In Medieval Europe, the color blue became the dominant color of prestige. When the coat was painted blue then it was classy; yellow and rusty connoted treachery and evil.  When a figure is shown in pictures wearing yellow or shown as a redheaded person or with red beard then, the character represented a bad individual.

The Medieval Christian Church in Europe demoted the bear to the lowest level because this noble animal so cunningly resembled humans.

It is good to know that painters used lamps and candles instead of the well-lighted environment of today so that their strategy for wide pieces was to permit focused attention on a restricted part. Modern alterations for rejuvenating masterpieces are not taking into account the ancient lighting environment or the techniques of the famous painters.

Medieval Europe did not end at the start of the Renaissance period,  but extended its tradition and concepts way till the French Revolution.  For example, the feudal lords did not meddle with the peasants’ jobs in the fields but maintained justice in their domains.

Production doubled as was the case with population, and this combined social and economic re-organization led to expansionist policies due to increased production.

First, increased production paved the way into the successive Crusade campaigns, then the “Reconquista” of Spain from the Moors in Andalusia.

The invasions of India, Brazil, and the Americas with the supervision, planning, and total consent of the Roman Catholic Church opened huge markets.

The conquistadors’ goals were to acquiring fiefdoms in overseas lands as was practiced in their homelands.  When the notion of central State planning was initiated then, the European nations built on the medieval social and political structure until the industrialization era.

Capitalism was on the verge of collapsing several times but was saved in extremism when communism came to power in Russia in 1917 and the second time with the collaboration of the former Soviet Union during WWII against Nazi Germany.
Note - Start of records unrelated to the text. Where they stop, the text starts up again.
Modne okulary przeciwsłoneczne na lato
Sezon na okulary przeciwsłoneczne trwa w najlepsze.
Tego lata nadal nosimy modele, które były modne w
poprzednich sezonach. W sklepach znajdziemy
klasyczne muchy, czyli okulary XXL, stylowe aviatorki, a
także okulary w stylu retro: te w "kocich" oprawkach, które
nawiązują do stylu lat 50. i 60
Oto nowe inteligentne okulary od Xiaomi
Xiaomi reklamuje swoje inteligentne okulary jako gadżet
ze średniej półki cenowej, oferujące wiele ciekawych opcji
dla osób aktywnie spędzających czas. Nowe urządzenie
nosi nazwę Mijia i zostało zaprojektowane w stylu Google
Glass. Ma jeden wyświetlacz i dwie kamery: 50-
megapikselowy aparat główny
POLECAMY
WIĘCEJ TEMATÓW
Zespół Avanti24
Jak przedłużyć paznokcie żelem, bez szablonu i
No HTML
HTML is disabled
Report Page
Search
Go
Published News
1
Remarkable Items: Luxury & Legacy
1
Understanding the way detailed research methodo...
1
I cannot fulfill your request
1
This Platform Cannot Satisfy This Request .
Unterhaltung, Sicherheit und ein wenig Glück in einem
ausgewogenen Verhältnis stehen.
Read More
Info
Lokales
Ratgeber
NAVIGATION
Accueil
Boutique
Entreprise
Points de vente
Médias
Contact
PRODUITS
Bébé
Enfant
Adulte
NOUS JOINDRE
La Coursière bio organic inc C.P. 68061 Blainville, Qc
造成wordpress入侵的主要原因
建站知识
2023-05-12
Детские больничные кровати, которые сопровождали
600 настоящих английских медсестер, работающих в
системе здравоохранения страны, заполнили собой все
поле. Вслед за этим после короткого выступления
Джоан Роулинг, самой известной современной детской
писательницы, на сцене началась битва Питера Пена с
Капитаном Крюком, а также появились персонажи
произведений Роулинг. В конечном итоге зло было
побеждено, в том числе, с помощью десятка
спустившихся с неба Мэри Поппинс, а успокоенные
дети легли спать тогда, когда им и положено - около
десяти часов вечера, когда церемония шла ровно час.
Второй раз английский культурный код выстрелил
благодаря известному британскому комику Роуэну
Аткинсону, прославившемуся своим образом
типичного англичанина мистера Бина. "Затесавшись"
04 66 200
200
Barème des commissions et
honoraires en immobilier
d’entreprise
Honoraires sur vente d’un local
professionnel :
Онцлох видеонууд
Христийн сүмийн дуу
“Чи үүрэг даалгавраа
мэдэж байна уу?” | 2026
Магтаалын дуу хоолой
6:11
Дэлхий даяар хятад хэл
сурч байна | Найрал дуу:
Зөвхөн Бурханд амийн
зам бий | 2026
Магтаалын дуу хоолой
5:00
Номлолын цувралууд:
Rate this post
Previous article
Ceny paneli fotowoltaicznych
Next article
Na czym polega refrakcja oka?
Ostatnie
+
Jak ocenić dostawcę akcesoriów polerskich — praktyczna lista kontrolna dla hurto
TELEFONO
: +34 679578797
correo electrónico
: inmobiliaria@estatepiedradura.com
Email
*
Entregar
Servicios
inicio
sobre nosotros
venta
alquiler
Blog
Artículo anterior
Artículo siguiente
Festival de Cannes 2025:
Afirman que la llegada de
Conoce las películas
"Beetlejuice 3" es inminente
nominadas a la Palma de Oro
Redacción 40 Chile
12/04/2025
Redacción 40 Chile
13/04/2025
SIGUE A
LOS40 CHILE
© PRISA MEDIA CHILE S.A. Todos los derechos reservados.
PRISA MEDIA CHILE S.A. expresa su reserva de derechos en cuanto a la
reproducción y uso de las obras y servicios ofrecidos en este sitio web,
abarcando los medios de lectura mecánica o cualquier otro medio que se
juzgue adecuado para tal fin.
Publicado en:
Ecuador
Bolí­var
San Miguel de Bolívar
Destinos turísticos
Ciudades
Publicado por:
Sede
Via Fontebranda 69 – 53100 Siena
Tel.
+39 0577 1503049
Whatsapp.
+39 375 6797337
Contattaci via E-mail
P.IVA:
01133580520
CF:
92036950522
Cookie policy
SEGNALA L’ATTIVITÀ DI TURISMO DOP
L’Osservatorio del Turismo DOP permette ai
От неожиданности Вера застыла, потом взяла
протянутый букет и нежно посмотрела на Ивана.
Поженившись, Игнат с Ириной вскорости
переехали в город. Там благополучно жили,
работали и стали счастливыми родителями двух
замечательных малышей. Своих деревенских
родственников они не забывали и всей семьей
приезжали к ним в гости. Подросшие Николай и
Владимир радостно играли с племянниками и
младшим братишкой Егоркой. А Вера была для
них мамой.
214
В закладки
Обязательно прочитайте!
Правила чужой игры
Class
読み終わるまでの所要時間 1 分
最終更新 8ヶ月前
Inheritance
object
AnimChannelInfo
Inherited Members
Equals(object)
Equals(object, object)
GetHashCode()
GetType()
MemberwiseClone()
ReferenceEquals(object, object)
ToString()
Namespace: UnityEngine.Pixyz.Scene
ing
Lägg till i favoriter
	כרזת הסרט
Fascism and Nazism came to power with the help of the conservative political parties and the big industrial businesses.  The majority of the people had no idea that their conservative representatives were about to side with monsters.

These facts are occurring again and again everywhere there is a fascist dictatorial regime. (Conservatism and industrialists are always ready to ally with the devil as long as the movements for human rights and workers rights do not come to power)

Nazism, communism, and Roman Catholic Church have the same structure and the fundamental philosophy based on ecumenism (universal doctrine), symbolism, ex-communications, retaliation when members jump parties, persecuting freedom of expression, and maligning the other believers and ideologies.

Is a unified version of a State history a serious alternative for forcing a national identity?

History is a subjective story for official States’ memory: it relies on a few selective dates, subjective documents, wars and heroes so that States can reconstruct collective and unified memories in order to recuperate a national moral legitimacy after the political and legal recognition by the UN.

We might as well offer a coherent structure for the story and refrain from boasting that we are seeking truth.

Slave trade, colonialism, war of independence, memory of wars, heroism, culture of war, stigmatization of immigrants, reclamation of apologies, and constructing memorial sites, are fundamentally political discussions based on subjective history accounts.

Repentance or public apologies are strategic decisions in the higher up echelons, but resentments in the heart are never closed or experienced closure after centuries.

 Torture has its rules: never to leave traces on the victims’ bodies and thus, executions are done by hanging or immersion in water, rape, and electrocution.

In every revolution, war of independence, expansion campaign, or recent preemptive wars or civil wars the number of victims is never collected accurately. Sort of what if the standard deviation is a hundred thousand in casualties?